Assigned task -
Beginning at the line containing "stèmes d’exploitation des bâtiments.", repeat each line below exactly up to and including the line containing "L’étalon Authorized (Montjeu)". Do not repeat the pictures.

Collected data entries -

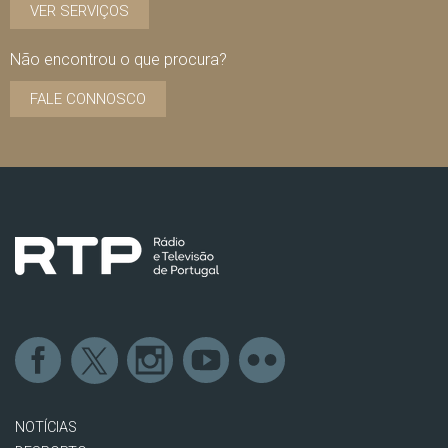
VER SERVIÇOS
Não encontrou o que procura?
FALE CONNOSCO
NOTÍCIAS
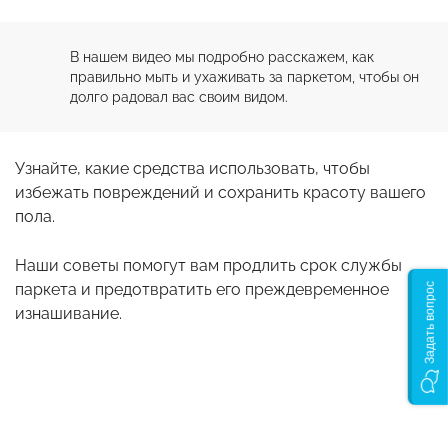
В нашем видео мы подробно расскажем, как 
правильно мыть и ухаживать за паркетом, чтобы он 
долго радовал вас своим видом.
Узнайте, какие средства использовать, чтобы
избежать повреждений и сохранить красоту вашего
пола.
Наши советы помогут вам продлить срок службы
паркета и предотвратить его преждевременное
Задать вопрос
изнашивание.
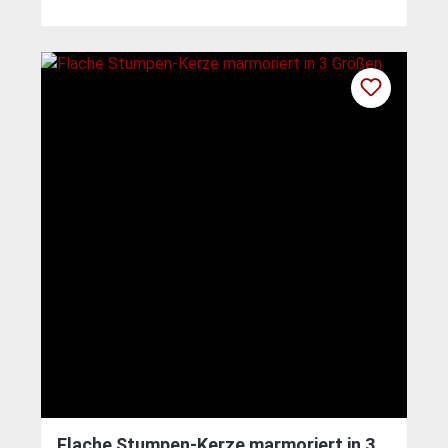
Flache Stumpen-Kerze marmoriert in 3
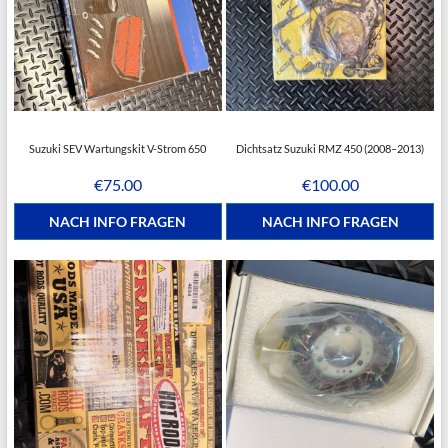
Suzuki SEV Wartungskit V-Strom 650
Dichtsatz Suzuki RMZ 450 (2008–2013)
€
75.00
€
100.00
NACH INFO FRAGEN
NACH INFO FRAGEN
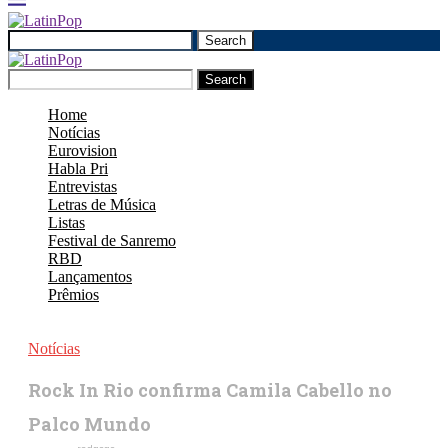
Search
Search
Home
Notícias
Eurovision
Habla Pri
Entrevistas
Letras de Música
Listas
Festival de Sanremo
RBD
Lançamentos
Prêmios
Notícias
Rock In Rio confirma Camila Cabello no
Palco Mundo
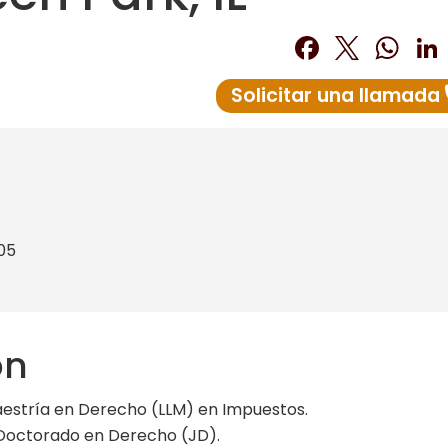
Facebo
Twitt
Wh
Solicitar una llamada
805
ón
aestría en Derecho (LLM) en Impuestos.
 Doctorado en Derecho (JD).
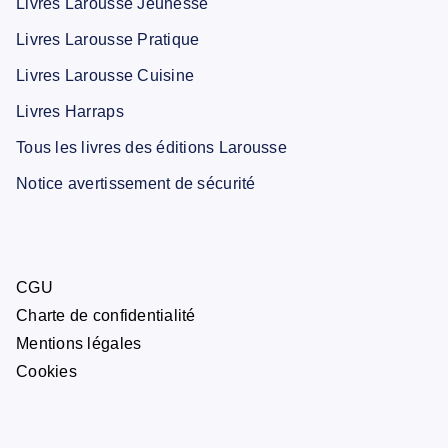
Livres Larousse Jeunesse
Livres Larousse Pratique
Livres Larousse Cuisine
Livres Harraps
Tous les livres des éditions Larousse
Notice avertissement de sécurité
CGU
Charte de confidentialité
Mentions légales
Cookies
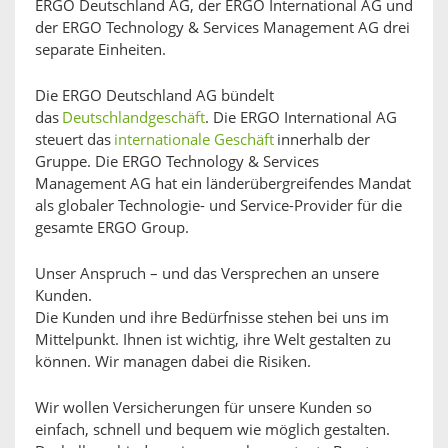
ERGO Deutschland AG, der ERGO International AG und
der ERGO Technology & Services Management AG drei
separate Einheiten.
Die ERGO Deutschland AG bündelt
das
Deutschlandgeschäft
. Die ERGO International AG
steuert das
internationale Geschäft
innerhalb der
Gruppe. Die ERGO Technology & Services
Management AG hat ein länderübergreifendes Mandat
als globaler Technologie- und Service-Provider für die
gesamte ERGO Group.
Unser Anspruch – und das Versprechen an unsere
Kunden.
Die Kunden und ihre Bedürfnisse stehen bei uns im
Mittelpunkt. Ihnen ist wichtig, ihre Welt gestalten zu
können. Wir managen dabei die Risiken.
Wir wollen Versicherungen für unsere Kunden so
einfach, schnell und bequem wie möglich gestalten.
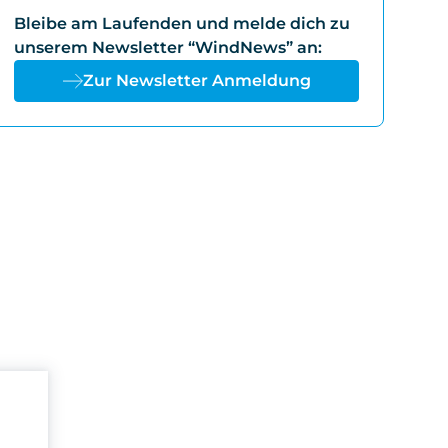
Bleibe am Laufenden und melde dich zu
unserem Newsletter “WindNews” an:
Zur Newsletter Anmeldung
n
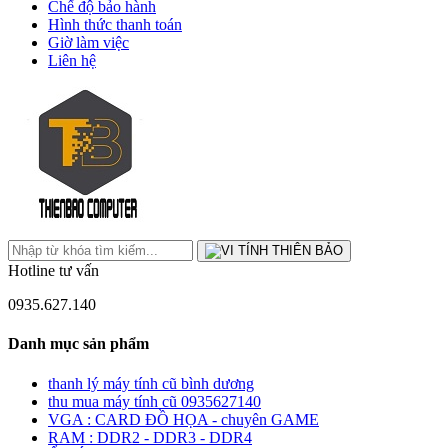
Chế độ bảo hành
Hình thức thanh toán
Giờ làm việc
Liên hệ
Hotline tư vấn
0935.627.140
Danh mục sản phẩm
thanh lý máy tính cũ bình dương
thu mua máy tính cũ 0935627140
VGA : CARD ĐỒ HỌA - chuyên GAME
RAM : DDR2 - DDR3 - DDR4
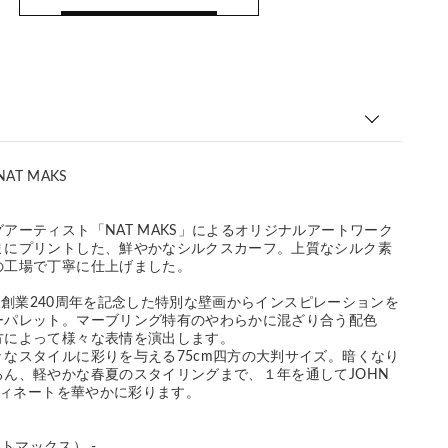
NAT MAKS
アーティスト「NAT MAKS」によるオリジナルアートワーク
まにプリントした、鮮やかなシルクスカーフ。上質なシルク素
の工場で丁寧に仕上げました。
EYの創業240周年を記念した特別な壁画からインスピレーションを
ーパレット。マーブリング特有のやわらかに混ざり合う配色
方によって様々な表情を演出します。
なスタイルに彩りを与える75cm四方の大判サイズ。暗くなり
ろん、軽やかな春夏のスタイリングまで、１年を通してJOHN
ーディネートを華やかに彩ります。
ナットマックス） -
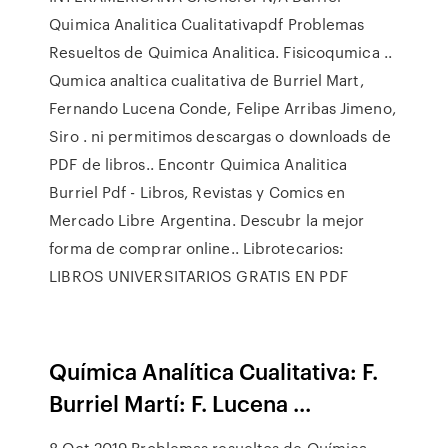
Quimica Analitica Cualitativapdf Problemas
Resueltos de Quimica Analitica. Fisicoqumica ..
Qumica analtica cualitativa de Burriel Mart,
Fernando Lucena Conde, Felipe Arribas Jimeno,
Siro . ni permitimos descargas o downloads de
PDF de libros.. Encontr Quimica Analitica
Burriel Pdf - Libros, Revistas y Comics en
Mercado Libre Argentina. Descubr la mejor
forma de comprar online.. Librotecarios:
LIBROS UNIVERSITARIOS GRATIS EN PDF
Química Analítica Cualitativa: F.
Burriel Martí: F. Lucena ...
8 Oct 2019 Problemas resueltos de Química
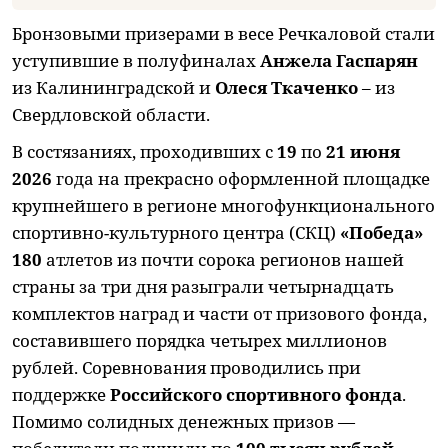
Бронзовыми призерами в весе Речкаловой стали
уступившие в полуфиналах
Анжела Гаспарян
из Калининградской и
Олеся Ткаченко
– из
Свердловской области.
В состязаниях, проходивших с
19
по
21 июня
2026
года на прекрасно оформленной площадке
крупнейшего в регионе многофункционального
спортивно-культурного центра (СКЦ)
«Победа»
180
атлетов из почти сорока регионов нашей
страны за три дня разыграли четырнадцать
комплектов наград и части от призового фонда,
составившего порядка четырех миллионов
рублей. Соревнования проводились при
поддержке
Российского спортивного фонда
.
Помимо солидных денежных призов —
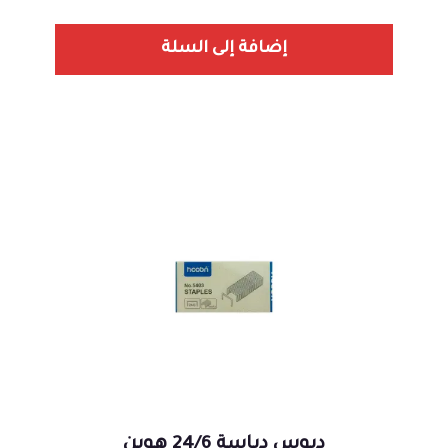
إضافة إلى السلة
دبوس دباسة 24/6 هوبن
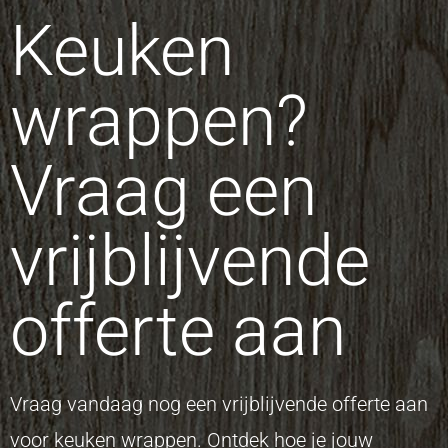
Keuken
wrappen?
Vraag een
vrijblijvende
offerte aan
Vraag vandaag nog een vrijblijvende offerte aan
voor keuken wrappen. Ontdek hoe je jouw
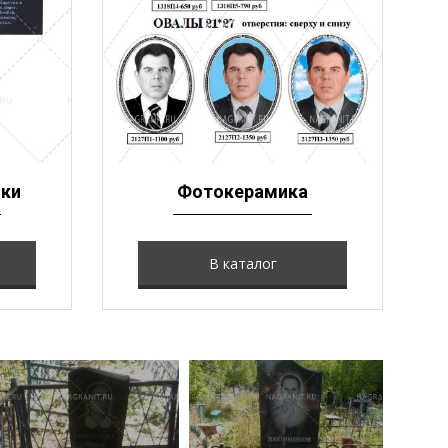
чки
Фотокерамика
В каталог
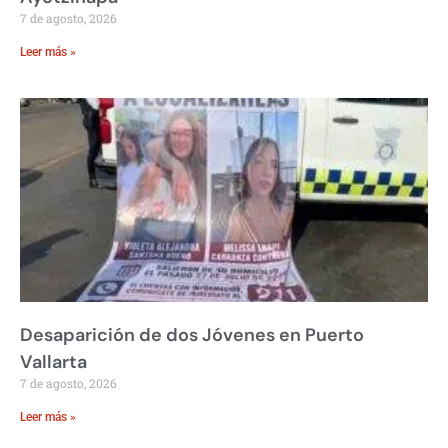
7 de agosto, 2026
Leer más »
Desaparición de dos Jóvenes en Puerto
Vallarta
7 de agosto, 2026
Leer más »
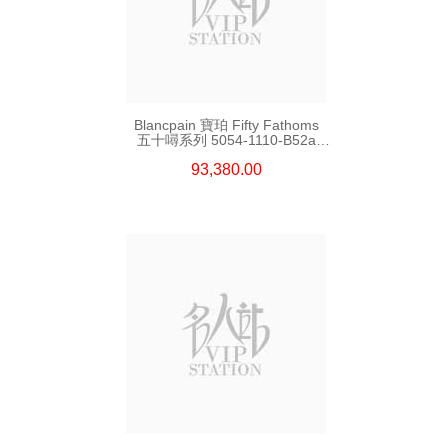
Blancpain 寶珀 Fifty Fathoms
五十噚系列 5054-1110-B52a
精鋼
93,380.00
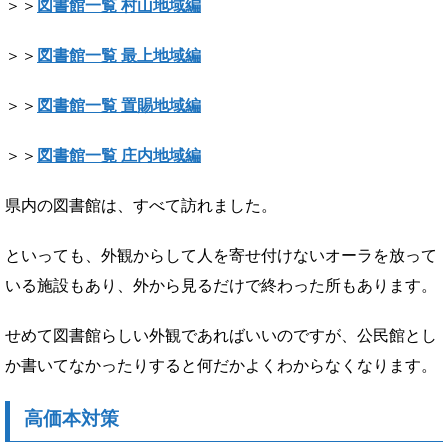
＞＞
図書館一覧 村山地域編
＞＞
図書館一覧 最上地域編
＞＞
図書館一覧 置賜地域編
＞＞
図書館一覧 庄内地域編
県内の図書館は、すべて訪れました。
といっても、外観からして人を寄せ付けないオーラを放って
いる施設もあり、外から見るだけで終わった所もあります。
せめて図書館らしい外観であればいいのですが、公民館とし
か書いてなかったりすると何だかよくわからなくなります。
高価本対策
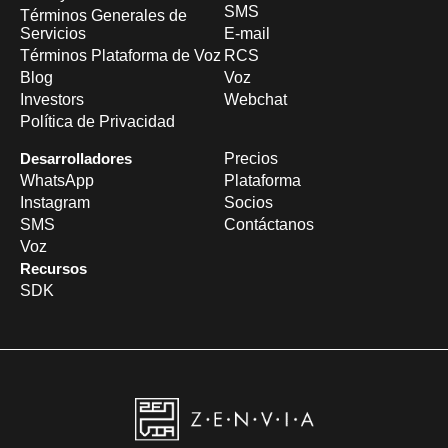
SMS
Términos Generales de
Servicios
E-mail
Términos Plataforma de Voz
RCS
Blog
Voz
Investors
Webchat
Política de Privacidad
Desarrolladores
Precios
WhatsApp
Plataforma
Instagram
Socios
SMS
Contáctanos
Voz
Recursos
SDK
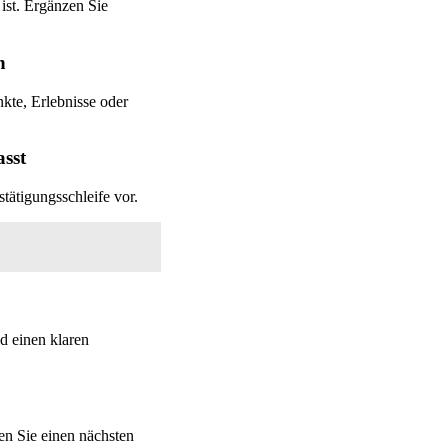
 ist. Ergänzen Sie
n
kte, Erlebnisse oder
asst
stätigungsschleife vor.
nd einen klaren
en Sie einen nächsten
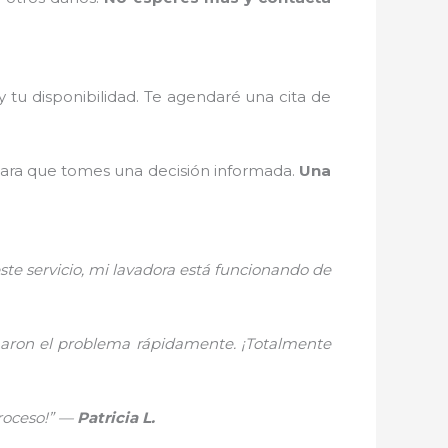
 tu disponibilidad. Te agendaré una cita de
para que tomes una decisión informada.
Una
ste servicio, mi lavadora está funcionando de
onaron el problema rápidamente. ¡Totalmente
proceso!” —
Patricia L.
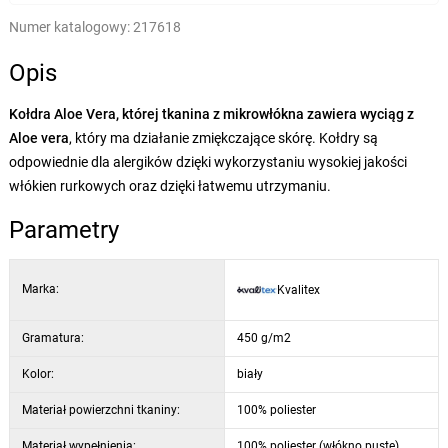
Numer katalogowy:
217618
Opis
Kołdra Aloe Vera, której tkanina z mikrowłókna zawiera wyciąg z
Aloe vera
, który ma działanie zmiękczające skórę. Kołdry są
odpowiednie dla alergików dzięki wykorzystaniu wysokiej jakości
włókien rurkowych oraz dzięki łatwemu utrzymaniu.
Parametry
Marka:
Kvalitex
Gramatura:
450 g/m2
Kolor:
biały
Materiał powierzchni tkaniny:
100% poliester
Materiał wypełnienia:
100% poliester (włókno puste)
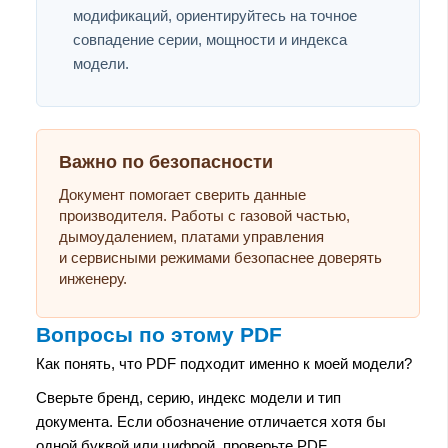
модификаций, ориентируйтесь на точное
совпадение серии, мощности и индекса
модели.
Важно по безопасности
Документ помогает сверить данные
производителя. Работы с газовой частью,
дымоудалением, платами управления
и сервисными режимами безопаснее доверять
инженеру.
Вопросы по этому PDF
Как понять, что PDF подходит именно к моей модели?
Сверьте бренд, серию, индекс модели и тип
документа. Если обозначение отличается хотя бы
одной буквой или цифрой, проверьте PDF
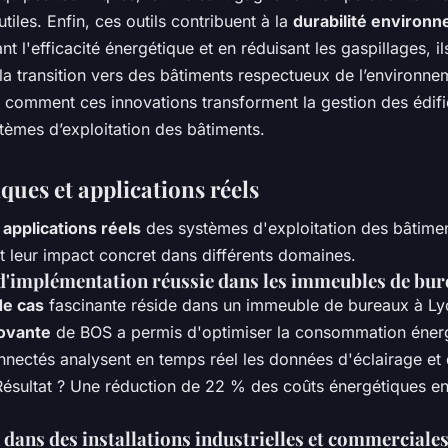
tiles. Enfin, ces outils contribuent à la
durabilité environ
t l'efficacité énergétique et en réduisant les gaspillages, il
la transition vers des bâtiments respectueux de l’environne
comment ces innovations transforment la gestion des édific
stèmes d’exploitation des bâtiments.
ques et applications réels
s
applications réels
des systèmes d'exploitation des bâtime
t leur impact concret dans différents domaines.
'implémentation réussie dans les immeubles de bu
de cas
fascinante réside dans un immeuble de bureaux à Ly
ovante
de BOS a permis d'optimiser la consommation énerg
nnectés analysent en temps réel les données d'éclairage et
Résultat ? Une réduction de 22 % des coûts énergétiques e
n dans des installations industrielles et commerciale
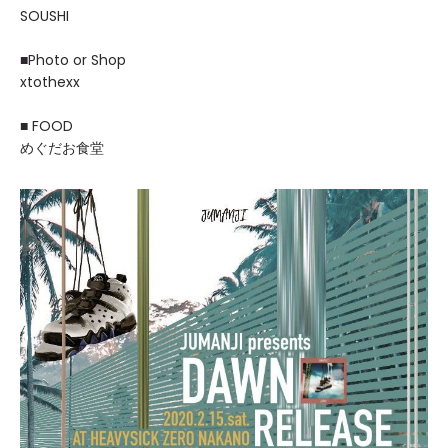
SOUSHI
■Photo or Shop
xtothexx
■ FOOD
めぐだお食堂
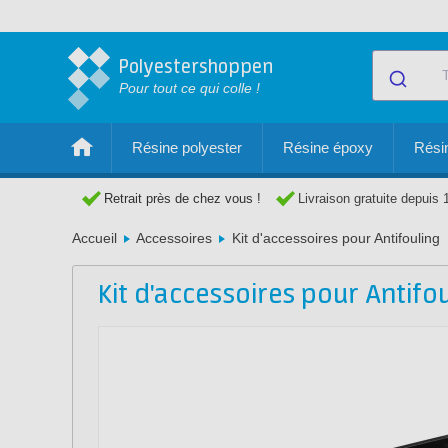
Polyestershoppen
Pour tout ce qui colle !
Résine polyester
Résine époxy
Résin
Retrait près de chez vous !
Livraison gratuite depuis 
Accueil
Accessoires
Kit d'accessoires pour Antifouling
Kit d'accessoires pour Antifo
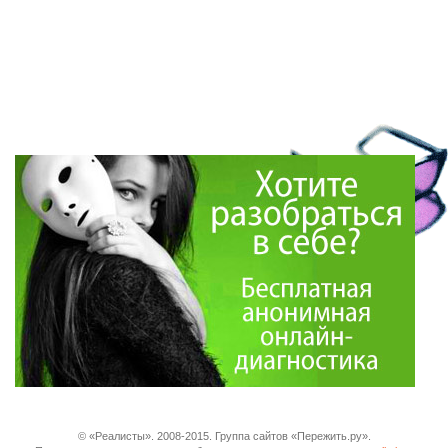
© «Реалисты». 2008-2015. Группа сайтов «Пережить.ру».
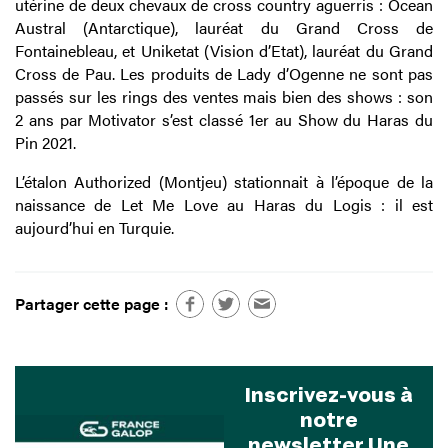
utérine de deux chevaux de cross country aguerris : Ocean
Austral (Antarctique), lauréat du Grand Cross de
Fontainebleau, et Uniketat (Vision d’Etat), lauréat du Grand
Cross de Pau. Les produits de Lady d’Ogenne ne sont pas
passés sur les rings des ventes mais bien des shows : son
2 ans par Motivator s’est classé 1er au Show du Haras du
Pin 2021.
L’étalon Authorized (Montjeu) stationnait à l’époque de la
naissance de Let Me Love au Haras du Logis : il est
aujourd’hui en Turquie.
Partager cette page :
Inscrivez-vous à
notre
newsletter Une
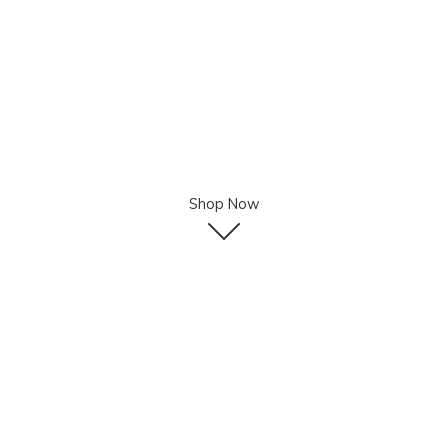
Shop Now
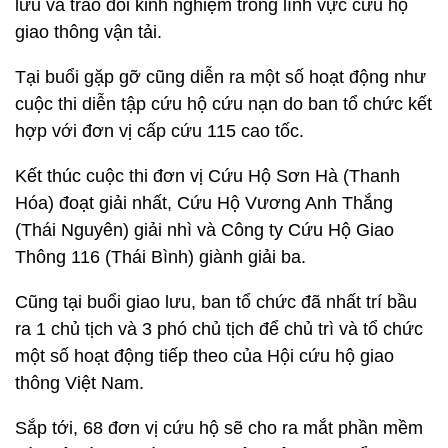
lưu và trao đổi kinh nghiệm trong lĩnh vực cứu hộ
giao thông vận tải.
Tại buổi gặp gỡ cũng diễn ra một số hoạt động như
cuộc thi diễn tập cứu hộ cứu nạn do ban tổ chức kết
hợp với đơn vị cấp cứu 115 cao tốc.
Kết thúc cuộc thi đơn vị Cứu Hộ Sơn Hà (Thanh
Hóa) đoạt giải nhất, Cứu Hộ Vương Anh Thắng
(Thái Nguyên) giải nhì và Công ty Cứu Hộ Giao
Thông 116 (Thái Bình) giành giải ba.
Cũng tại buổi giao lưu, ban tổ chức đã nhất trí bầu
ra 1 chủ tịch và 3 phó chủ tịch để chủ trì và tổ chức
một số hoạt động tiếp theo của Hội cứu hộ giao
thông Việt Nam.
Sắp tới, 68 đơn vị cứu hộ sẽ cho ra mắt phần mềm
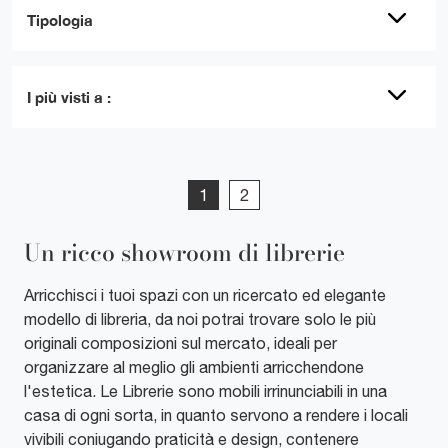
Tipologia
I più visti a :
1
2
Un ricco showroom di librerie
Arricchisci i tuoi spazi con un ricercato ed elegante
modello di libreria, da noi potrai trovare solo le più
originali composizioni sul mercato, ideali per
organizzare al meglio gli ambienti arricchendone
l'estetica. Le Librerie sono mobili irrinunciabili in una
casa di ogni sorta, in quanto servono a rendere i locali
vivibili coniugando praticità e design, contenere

Answer to the problem -
stèmes d’exploitation des bâtiments.
ques et applications réels
s
applications réels
des systèmes d'exploitation des bâtime
t leur impact concret dans différents domaines.
'implémentation réussie dans les immeubles de bu
de cas
fascinante réside dans un immeuble de bureaux à Ly
ovante
de BOS a permis d'optimiser la consommation énerg
nnectés analysent en temps réel les données d'éclairage et
Résultat ? Une réduction de 22 % des coûts énergétiques e
n dans des installations industrielles et commerciale
SOUSHI
■Photo or Shop
xtothexx
■ FOOD
めぐだお食堂
Polyestershoppen
Pour tout ce qui colle !
Résine polyester
Résine époxy
Résin
Retrait près de chez vous !
Livraison gratuite depuis 
Accueil
Accessoires
Kit d'accessoires pour Antifouling
Kit d'accessoires pour Antifo
© «Реалисты». 2008-2015. Группа сайтов «Пережить.ру».
utérine de deux chevaux de cross country aguerris : Ocean
Austral (Antarctique), lauréat du Grand Cross de
Fontainebleau, et Uniketat (Vision d’Etat), lauréat du Grand
Cross de Pau. Les produits de Lady d’Ogenne ne sont pas
passés sur les rings des ventes mais bien des shows : son
2 ans par Motivator s’est classé 1er au Show du Haras du
Pin 2021.
L’étalon Authorized (Montjeu) stationnait à l’époque de la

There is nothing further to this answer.